Dirac modeled his representation after the ODE representations for one-dimensional Sturm-Liouville operators
$$
            Lf = -\frac{d}{dx}\left(p(x)\frac{df}{dx}\right)+qf.
$$
For example, on a semi-infinite interval such as $[0,\infty)$ where $p$ is contnuously differentiable and non-vanishing, and where $q$ is continuous, but possibly unbounded as $x\rightarrow\infty$, you can impose an endpoint condition at $0$ of the form $Af(0)+Bf'(0)=0$ where $A$, $B$ are real and not both $0$, and the eigenfunctions $\varphi_{\lambda}(x)$ satisfying fixed endpoint condition $\varphi_{\lambda}(0)=-B$, $\varphi_{\lambda}'(0)=A$, and you'll get an expansion
$$
    f(x) = \int_{-\infty}^{\infty}\left(\int_{0}^{\infty}f(y)\varphi_{\lambda}(y)dy\right)\varphi_{\lambda}(x)d\rho(\lambda).
$$
Allowing for a general measure $\rho$ (or, equivalently, using a Riemann-Stieltjes integral with respect to a function $\rho$ of bounded variation on finite intervals), you do get what Dirac had in mind. This is what Dirac was working from. Further, you get Parseval's equality:
$$
          \int_{0}^{\infty}|f(x)|^{2}dx = \int_{-\infty}^{\infty}\left|\int_{0}^{\infty}f(y)\varphi_{\lambda}(y)dy\right|^{2}d\rho(\lambda)
$$
I think you can convince yourself that Dirac's notation is lifted from such a case, and that it can be interpreted as being correct in such a case. This formalism can be extended with a little care to all of $\mathbb{R}$ by patching representations on $(-\infty,0]$ with $[0,\infty)$. And there is no doubt why Dirac's notation gives you something correct for the cases where separation of variables applies and where the operators become classical differential operators.
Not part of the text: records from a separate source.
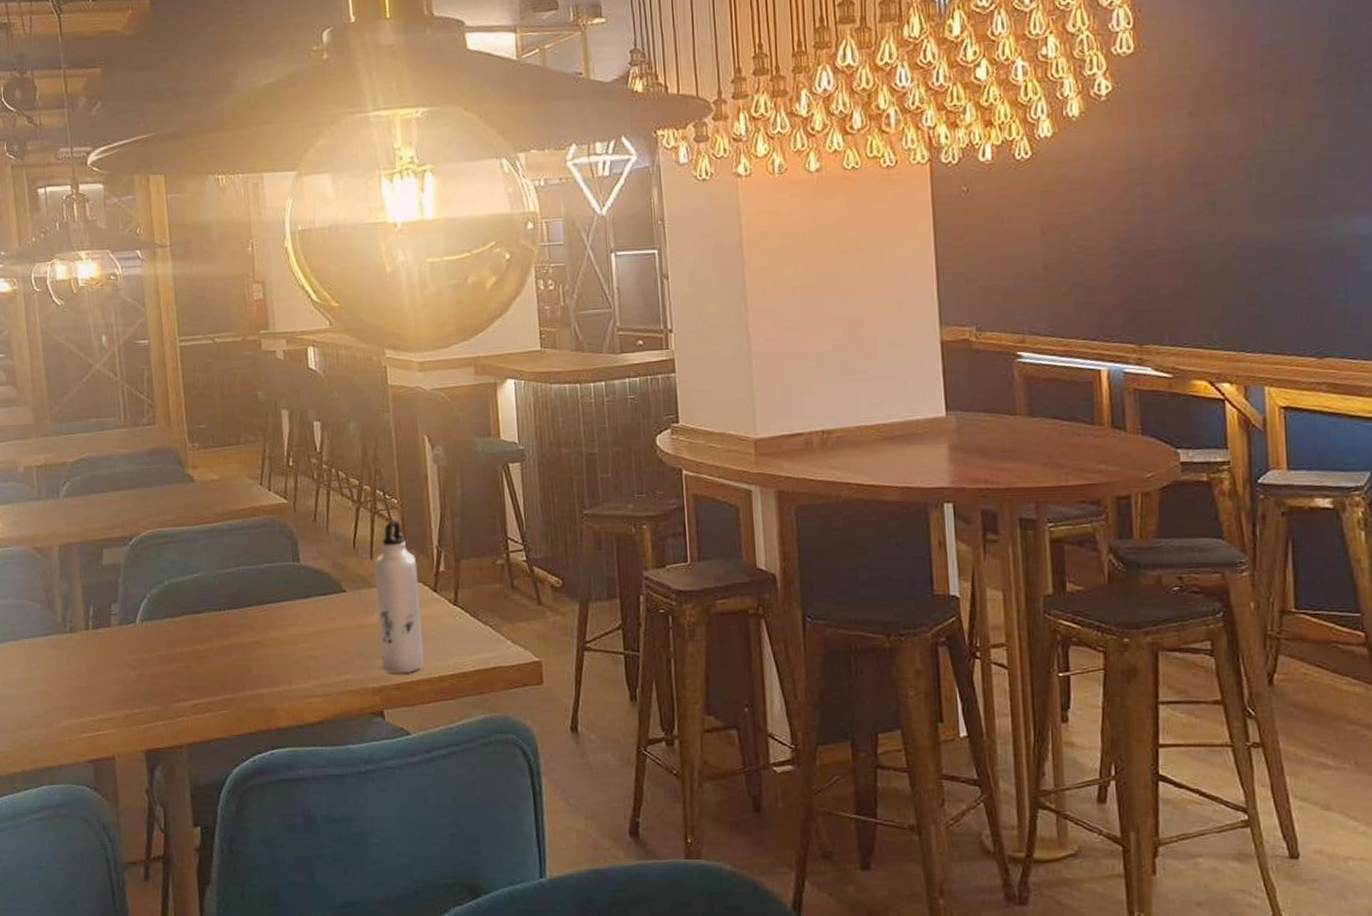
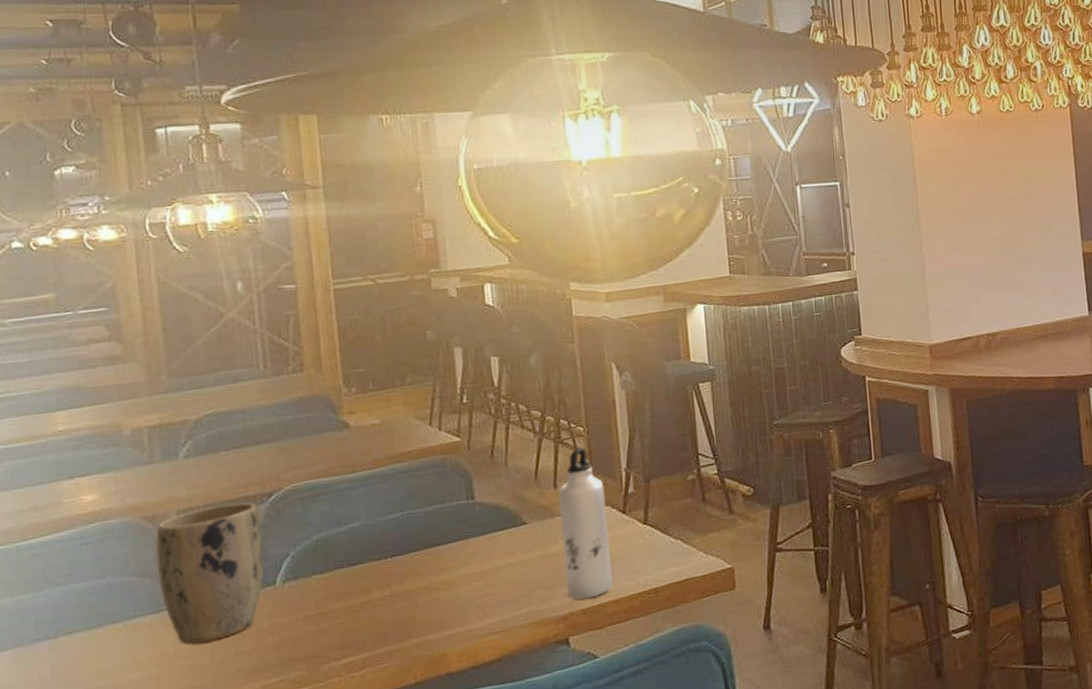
plant pot: none [44,543,126,667] -> present [155,502,264,644]

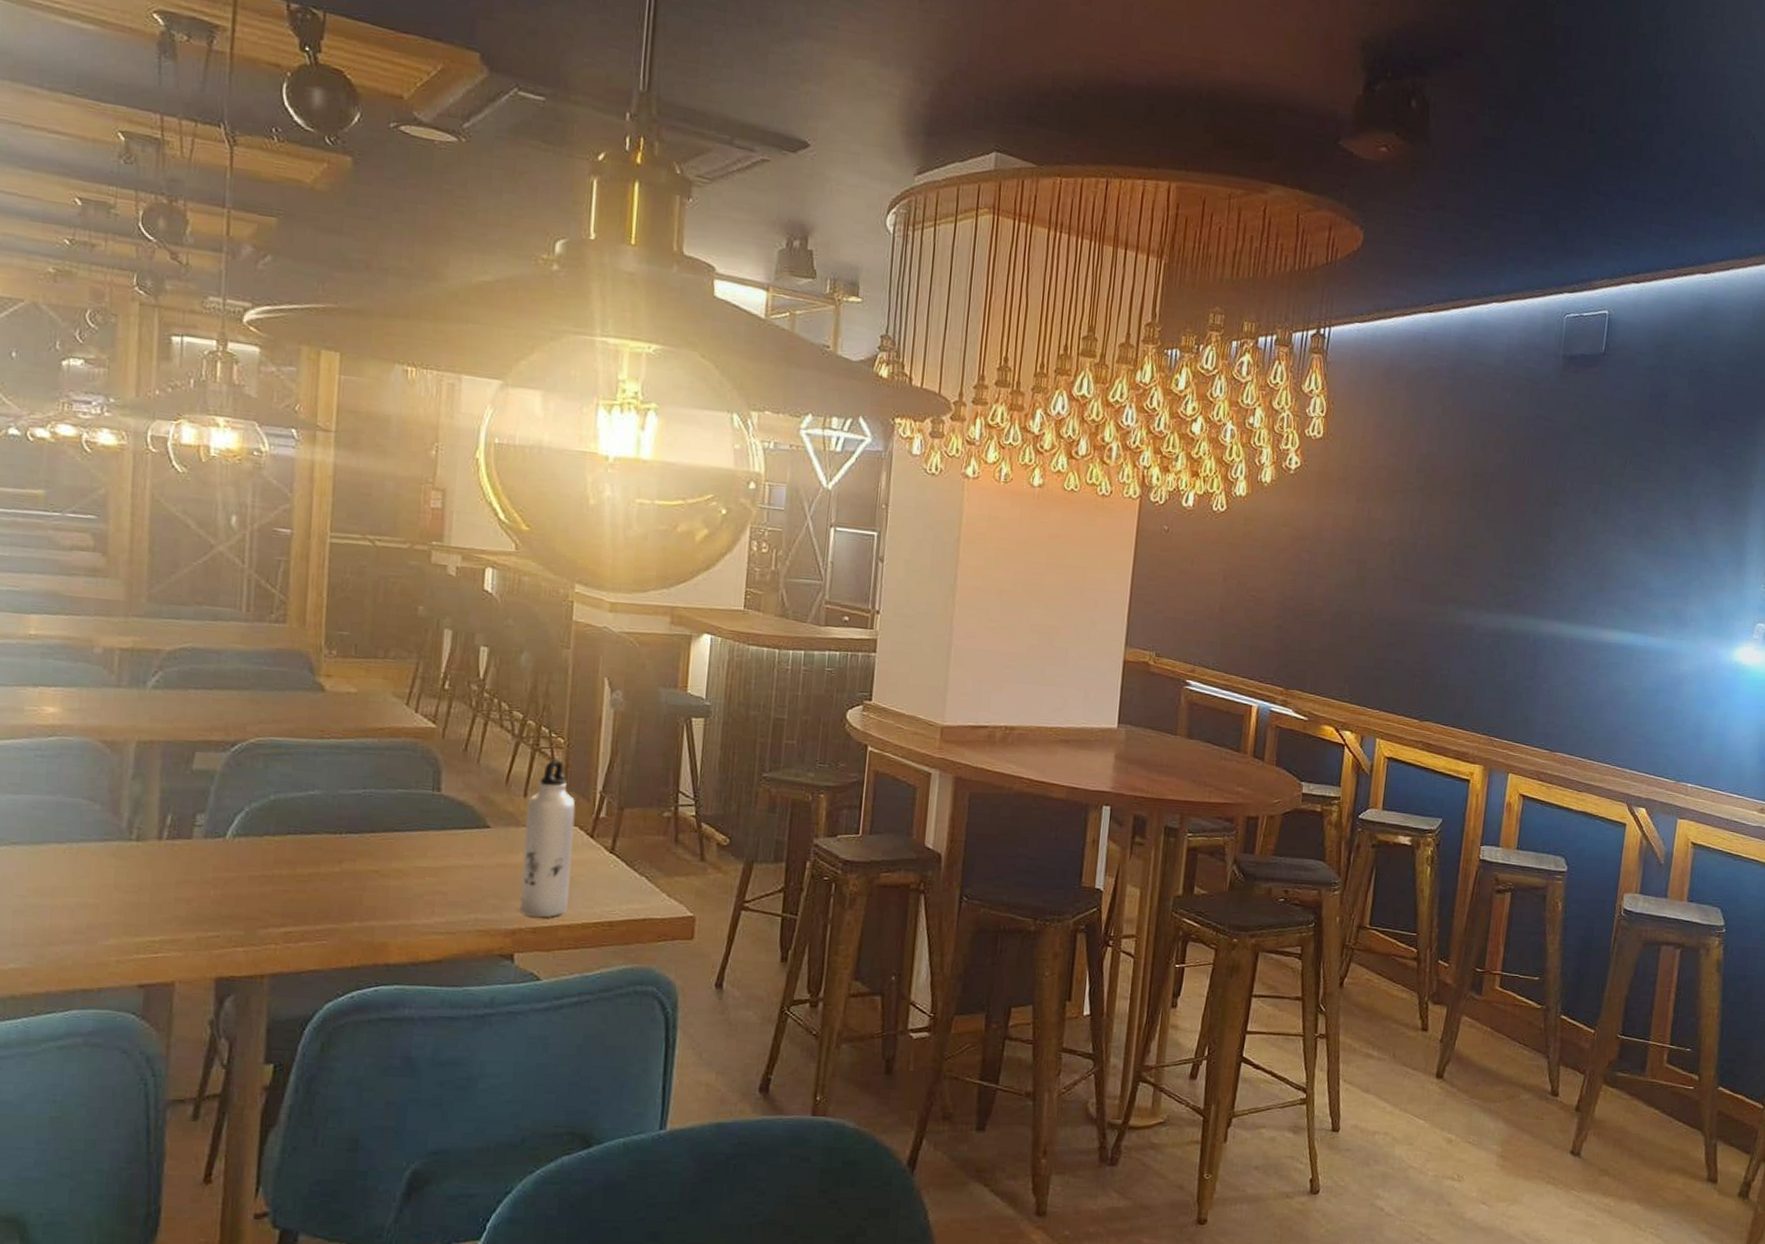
plant pot: present [155,502,264,644] -> none [109,744,221,881]

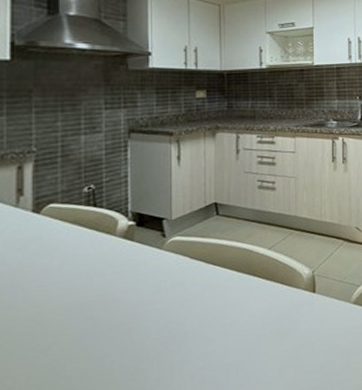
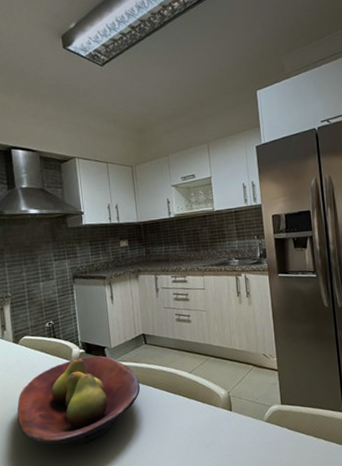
fruit bowl: none [27,229,206,346] -> present [17,355,141,445]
For general selfadjoint operators, Dirac notation is not particularly good. A general selfadjoint operator $A$ can be represented as a spectral integral proposed by von Neumann in the form
$$
            Af = \int_{-\infty}^{\infty}\lambda dE(\lambda)f.
$$
Notice that von Neumann's notation (which is what I have given above) is related to Quantum as well, for which he was offering a rigorous alternative in the notation of Quantum. What is happening in this integral is that $E(\lambda)$ is an orthogonal projection for each $\lambda \in\mathbb{R}$, and the space onto which $E(\lambda)$ projects is increasing with $\lambda$. The underlying space is some complex Hilbert space $\mathcal{H}$, and
$$
    E(\lambda_1)\mathcal{H} \subseteq E(\lambda_2)\mathcal{H},\;\;\;\lambda_1 \le \lambda_2.
$$
The fact that $E(\lambda)$ is an orthogonal projection is equivalent to
$$
              E(\lambda)^{2}=E(\lambda)^{\star} = E(\lambda).
$$
Because $E$ is increasing, $E(\lambda_2)-E(\lambda_1)$ is an orthogonal projection, and
$$
     A(E(\lambda+h)-E(\lambda))f \approx \lambda(E(\lambda+h)-E(\lambda))f
$$
In infinitesimal notation:
$$
                     AdE(\lambda)f = \lambda dE(\lambda)f,
$$
which is correct in an integral sense
$$
                       A\int_{-\infty}^{\infty}dE(\lambda)f=\int_{-\infty}^{\infty}\lambda dE(\lambda)f,\;\;\; f \in \mathcal{D}(A).
$$
And you have rigorously correct Parseval identities:
$$
                  \left\|\int_{-\infty}^{\infty}dE(\lambda)f\right\|^{2} =\int_{-\infty}^{\infty}d\|E(\lambda)f\|^{2},\\
          \|Af\|^{2} = \left\|\int_{-\infty}^{\infty}\lambda dE(\lambda)f\right\|^{2} = \int_{-\infty}^{\infty}\lambda^{2}d\|E(\lambda)f\|^{2}.
$$
This version of the Spectral Theorem for selfadjoint linear operators holds very generally on any Hilbert space, and it dates back to the 1930's. I would encourage anyone serious about Quantum Mechanics to become familiar with it. Attractive as it may be, Dirac's formalism is not adequate for a foundational approach.